Когда тот же Шьямалан в «Девушке из воды» разводил многозначительность на, буквально, пустом месте, устраивая сюжетные «перевёртыши» с частотой в пять минут, это воспринималось с известной долей юмора, хотя критики и приняли одну из сцен на свой счёт, но тут-то — серьёзное кино! Психиатрические драмы бросаются зрителю в лицо горстями, врачи-вредители ускользают от карающей десницы правосудия, за кадром маячит маккартизм и охота на ведьм, матери убивают своих детей от одиночества, по стране разгуливают способные на всё люди-зомби с разрушительным механизмом внутри. Кажется, Скорсезе разве что доктора Манхеттена не притянул в эту, на самом деле, очень камерную историю человеческого одиночества, вся моральная дилемма которой прекрасно раскрывается режиссёром на последних пяти минутах безо всякого Дахау.
Причём сделал он это лаконично, сдержанно, даже элегантно, и безо всякой рисовки. Значит, можно? Не лупить по ушам зарубами, не устраивать Эммериха в кадре, не наслаивать галлюцинации на манер матрёшек, так что в итоге весь детектив — ровно в том, что на самом деле, а что кому почудилось. А раз можно, то тогда зачем весь остальной фильм с переодеванием? Хорошая кошечка, хорошая, только зачем было мебель ломать. Вот такое кино.

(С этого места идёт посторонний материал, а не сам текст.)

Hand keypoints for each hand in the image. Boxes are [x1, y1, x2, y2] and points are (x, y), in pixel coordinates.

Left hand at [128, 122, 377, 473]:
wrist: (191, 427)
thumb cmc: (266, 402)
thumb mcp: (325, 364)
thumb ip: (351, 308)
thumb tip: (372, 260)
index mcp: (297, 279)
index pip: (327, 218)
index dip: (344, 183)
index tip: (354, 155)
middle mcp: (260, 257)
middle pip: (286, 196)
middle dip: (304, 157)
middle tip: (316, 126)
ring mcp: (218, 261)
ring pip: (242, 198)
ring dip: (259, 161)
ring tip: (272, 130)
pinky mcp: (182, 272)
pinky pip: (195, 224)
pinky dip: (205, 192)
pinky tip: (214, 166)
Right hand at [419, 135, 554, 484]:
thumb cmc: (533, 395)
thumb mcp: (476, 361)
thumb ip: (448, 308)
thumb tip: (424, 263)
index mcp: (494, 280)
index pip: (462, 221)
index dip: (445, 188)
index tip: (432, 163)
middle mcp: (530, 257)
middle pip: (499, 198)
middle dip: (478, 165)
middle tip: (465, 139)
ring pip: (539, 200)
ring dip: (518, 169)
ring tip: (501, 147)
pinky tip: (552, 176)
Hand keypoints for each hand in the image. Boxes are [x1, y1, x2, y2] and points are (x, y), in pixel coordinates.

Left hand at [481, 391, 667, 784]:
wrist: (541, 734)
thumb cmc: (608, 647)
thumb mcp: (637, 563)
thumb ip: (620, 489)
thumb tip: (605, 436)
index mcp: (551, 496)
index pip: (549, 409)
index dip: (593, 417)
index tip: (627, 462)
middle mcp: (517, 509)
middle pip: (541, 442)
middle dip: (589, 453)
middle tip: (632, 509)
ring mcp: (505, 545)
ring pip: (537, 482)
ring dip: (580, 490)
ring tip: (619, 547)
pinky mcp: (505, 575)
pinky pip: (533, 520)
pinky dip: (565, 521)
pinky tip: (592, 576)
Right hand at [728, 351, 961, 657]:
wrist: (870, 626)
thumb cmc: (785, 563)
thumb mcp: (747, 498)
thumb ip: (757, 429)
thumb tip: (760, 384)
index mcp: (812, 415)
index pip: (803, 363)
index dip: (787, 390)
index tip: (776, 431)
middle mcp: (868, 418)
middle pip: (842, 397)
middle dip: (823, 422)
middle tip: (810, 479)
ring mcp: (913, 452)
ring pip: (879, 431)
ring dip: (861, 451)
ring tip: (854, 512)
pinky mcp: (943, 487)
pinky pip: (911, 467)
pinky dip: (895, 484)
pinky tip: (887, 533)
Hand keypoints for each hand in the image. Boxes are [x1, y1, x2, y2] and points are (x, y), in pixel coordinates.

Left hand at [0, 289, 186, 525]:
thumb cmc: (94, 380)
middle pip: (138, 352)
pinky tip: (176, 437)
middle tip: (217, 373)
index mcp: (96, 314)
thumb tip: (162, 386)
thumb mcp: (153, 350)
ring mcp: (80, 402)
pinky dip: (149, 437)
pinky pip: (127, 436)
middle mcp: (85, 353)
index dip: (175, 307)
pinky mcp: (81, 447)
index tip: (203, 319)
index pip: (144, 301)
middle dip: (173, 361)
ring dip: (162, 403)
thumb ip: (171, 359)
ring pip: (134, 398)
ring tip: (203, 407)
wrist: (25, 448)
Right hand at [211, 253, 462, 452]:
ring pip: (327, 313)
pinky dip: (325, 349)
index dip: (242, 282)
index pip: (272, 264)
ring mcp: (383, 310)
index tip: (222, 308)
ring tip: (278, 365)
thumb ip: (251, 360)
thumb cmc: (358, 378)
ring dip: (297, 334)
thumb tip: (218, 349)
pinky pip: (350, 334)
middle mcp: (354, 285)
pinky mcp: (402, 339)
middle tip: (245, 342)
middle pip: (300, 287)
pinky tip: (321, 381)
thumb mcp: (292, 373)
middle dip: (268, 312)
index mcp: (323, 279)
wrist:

Комментарий Надежды Заваровой:
Своеобразные нарочитость и подчёркнутость всего и вся в «Острове проклятых» появились далеко неспроста. Это как музыка в старых мюзиклах. Многие европейские режиссёры, приехав в Голливуд, страдали от чисто американского подхода к делу. А именно: по голливудским правилам музыка не могла звучать в кадре просто так потому что герою плохо или хорошо. В кадре непременно должен был сначала появиться источник звука: оркестр, проигрыватель и т.д. и лишь потом зазвучать музыка. Когда, например, Герман Костерлиц приезжал из Европы со словами: «Парни, это же мюзикл, сказка, чудо, тут музыка может появиться просто так...», голливудские коллеги смотрели на него так, словно он «67-й». А Мартин Скорсезе давно и преданно любит фильмы типа «Пайза», «Земля дрожит» и прочие «Стромболи». Любит отчаянно. Ему самому хочется в кадре силы, моря, скал, ветра, дождя, буйства страстей ака буйства природы. Но он должен обезопасить себя, потому что зритель, особенно американский, готов воспринять и принять волны, дождь и скалы только в галлюцинациях героев, в чём-то нарочитом и преувеличенном... Зрителю так проще и понятнее. Музыку всё ещё играет оркестр, она не звучит сама по себе. Быть может, Скорсезе и сгубила любовь к «Стромболи», но он по-прежнему верен своей любви.